The most intriguing if perplexing issues Benjamin raises (without truly engaging) have to do with native-born versus "foreign" players in U.S. events. Benjamin basically asks: Who is "American" enough to participate in the U.S. Championship? in U.S. qualifiers for the World Championship? in the Olympics, playing on the U.S. Team? Should Tony Miles have been allowed to play in the U.S. Championship, for example, taking the chair of a more "native" player? And more generally, how are we to build a native tradition of chess talent when the competition from foreign imports is so intense?
The book jacket and title, which seem designed to appeal to fans of
Lou Dobbs and
Tom Tancredo, would seem to suggest Benjamin favors a particularly right-leaning response. And as one of the few GMs in the United States who could actually run for president (at least until the
Arnold Schwartzenegger Amendment changes the rules), one suspects that he may have an axe to grind. He does say that he thought
glasnost "the greatest disaster in the history of American chess" (248). But in the end he does not seem to offer any answer to the questions he has raised, leading you to wonder why he raises them in the first place. This is what he writes:
When Russian chessplayers first began to arrive on our shores they provided competition necessary to stimulate American talent. But the numbers have gotten so out of whack that any young player would be discouraged from a career as a professional player. My Fischer-boom generation encountered few immigrants in our early years and hung around for thirty years.

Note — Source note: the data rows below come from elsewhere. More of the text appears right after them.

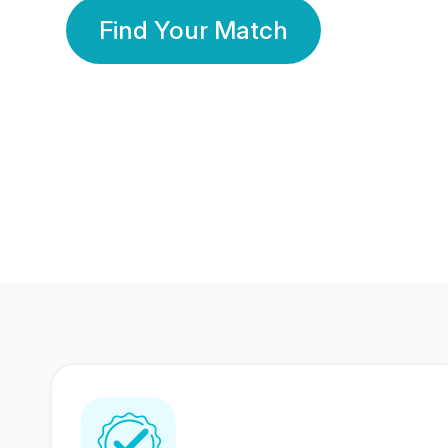
Find Your Match
350 Lakhs+
80 Lakhs
Registered Members
Success Stories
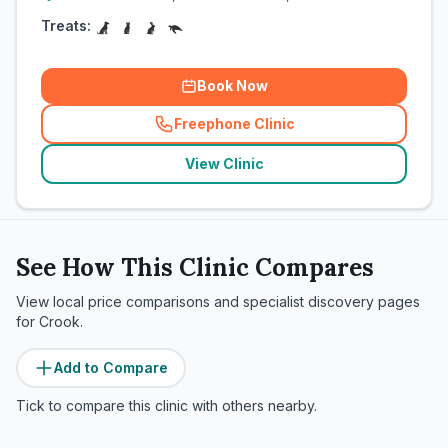
Treats:
Book Now
Freephone Clinic
(
related_clinics_call
)
View Clinic
See How This Clinic Compares
View local price comparisons and specialist discovery pages
for
Crook
.
Add to Compare
Tick to compare this clinic with others nearby.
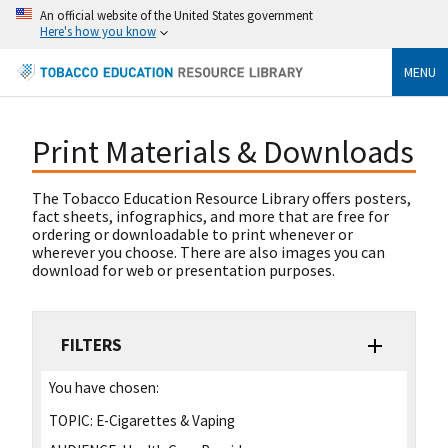
An official website of the United States government
Here's how you know
MENU
Print Materials & Downloads
The Tobacco Education Resource Library offers posters,
fact sheets, infographics, and more that are free for
ordering or downloadable to print whenever or
wherever you choose. There are also images you can
download for web or presentation purposes.
FILTERS
You have chosen:
TOPIC:
E-Cigarettes & Vaping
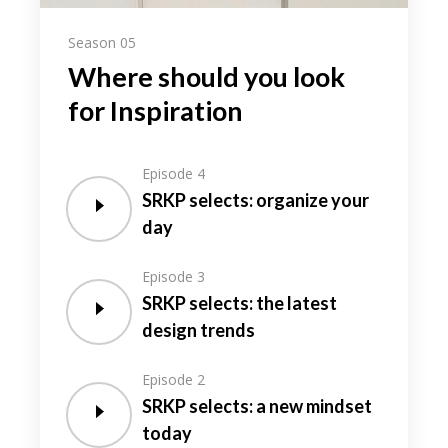
Season 05
Where should you look
for Inspiration
Episode 4
SRKP selects: organize your
day
Episode 3
SRKP selects: the latest
design trends
Episode 2
SRKP selects: a new mindset
today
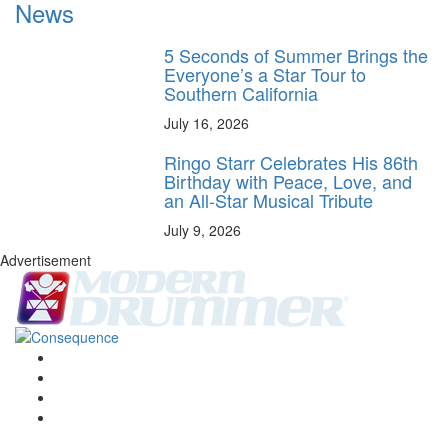
News
5 Seconds of Summer Brings the
Everyone’s a Star Tour to
Southern California
July 16, 2026
Ringo Starr Celebrates His 86th
Birthday with Peace, Love, and
an All-Star Musical Tribute
July 9, 2026
Advertisement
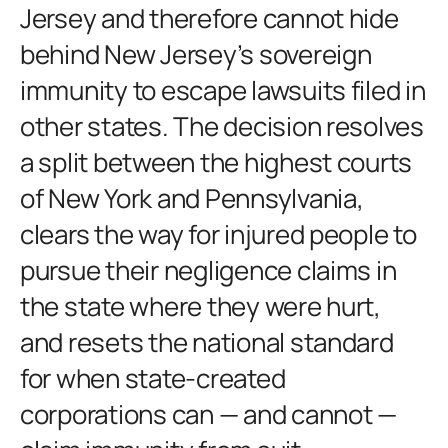
Jersey and therefore cannot hide
behind New Jersey’s sovereign
immunity to escape lawsuits filed in
other states. The decision resolves
a split between the highest courts
of New York and Pennsylvania,
clears the way for injured people to
pursue their negligence claims in
the state where they were hurt,
and resets the national standard
for when state-created
corporations can — and cannot —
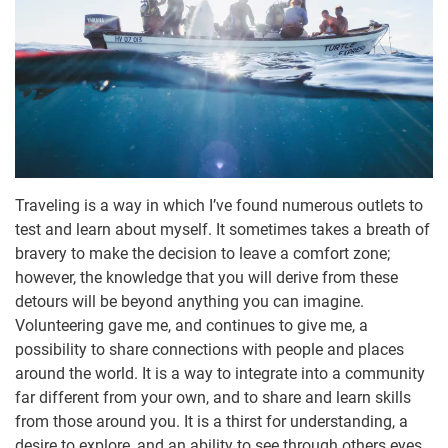
Traveling is a way in which I’ve found numerous outlets to
test and learn about myself. It sometimes takes a breath of
bravery to make the decision to leave a comfort zone;
however, the knowledge that you will derive from these
detours will be beyond anything you can imagine.
Volunteering gave me, and continues to give me, a
possibility to share connections with people and places
around the world. It is a way to integrate into a community
far different from your own, and to share and learn skills
from those around you. It is a thirst for understanding, a
desire to explore, and an ability to see through others eyes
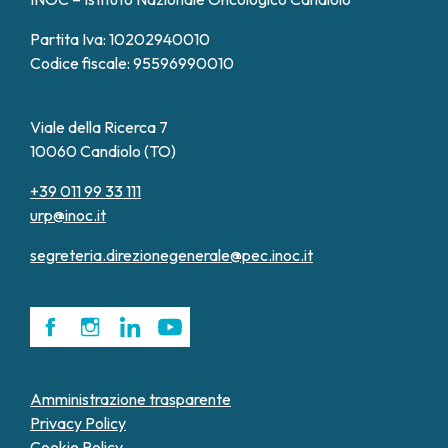
Partita Iva: 10202940010
Codice fiscale: 95596990010
Viale della Ricerca 7
10060 Candiolo (TO)
+39 011 99 33 111
urp@inoc.it
segreteria.direzionegenerale@pec.inoc.it
Amministrazione trasparente
Privacy Policy
Cookie Policy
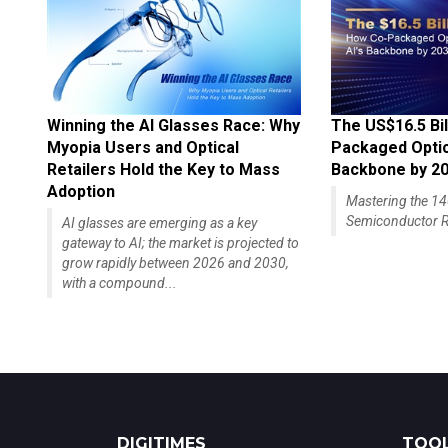
Winning the AI Glasses Race: Why
The US$16.5 Bil
Myopia Users and Optical
Packaged Optics
Retailers Hold the Key to Mass
Backbone by 2
Adoption
Mastering the 
Semiconductor R
AI glasses are emerging as a key
gateway to AI; the market is projected to
grow rapidly between 2026 and 2030,
with a compound...
DIGITIMES
TOOL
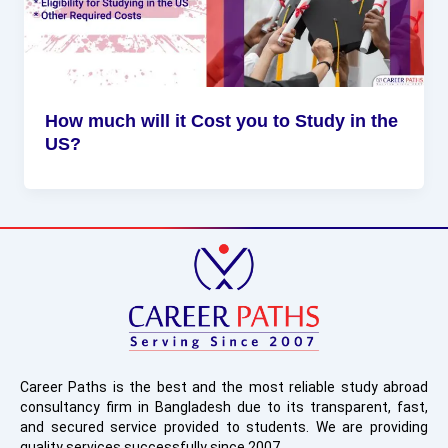
How much will it Cost you to Study in the
US?
Career Paths is the best and the most reliable study abroad
consultancy firm in Bangladesh due to its transparent, fast,
and secured service provided to students. We are providing
quality services successfully since 2007.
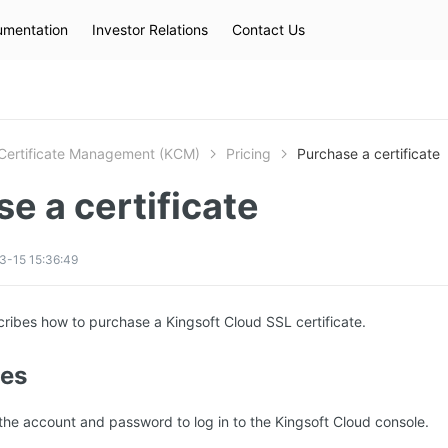
mentation
Investor Relations
Contact Us
Hot Searches
kec
eip
slb
Certificate Management (KCM)
Pricing
Purchase a certificate
e a certificate
3-15 15:36:49
ribes how to purchase a Kingsoft Cloud SSL certificate.
tes
he account and password to log in to the Kingsoft Cloud console.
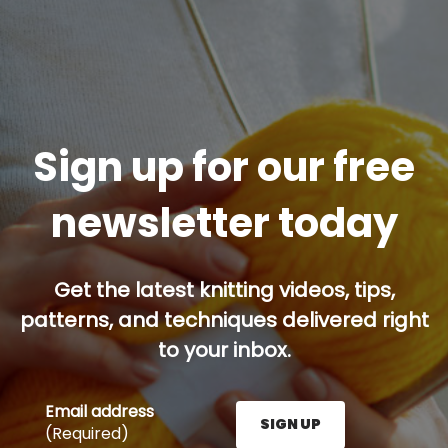
Sign up for our free
newsletter today
Get the latest knitting videos, tips,
patterns, and techniques delivered right
to your inbox.
Email address
SIGN UP
(Required)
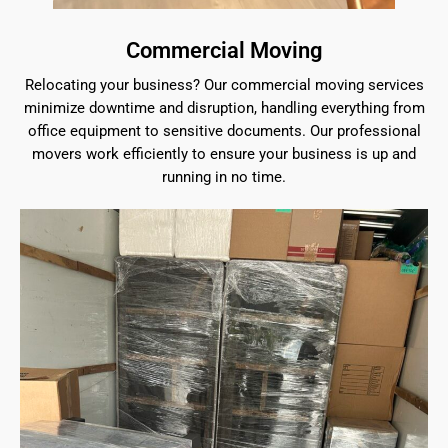
Commercial Moving
Relocating your business? Our commercial moving services
minimize downtime and disruption, handling everything from
office equipment to sensitive documents. Our professional
movers work efficiently to ensure your business is up and
running in no time.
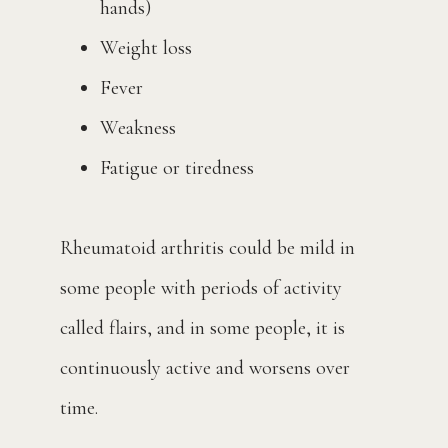
hands)
Weight loss
Fever
Weakness
Fatigue or tiredness
Rheumatoid arthritis could be mild in 
some people with periods of activity 
called flairs, and in some people, it is 
continuously active and worsens over 
time. 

Young stars of later eras...moved on to new chapters in their lives. Competition is healthy, but so is the opportunity for success. The market has not grown to support the huge numbers of grandmasters we have now. [The rest of the world also has a problem with a market overloaded with players.] (248)
So what are we supposed to do about it? Send them home? The bit in brackets at the end of the quote seems to come from one of the editors, though it is never clear who is inserting those remarks... In any event, the bracket man makes a good point! This is not just an American problem, and the former Soviet Union clearly is responsible for a terrible rate of unsustainable over-production of GMs. But what to do about it? In the end, Benjamin has no answers beyond this simple statement: "It saddens me that it is harder than ever for an American to have the kind of career that I had" (248).
I don't want to end on a sad note, but there is no question that
American Grandmaster is not exactly the sort of book I would have liked to see from the New Jersey GM. Yet I did enjoy it, and it did get me thinking a lot about chess in the U.S. and about the history of U.S. chess. It is definitely a book worth owning. And maybe in a decade or so, Benjamin (or someone else) will get around to writing the "best games of Joel Benjamin," fully annotated, which is what I'd most like to see. Until then, maybe I will try my best to fill the gap!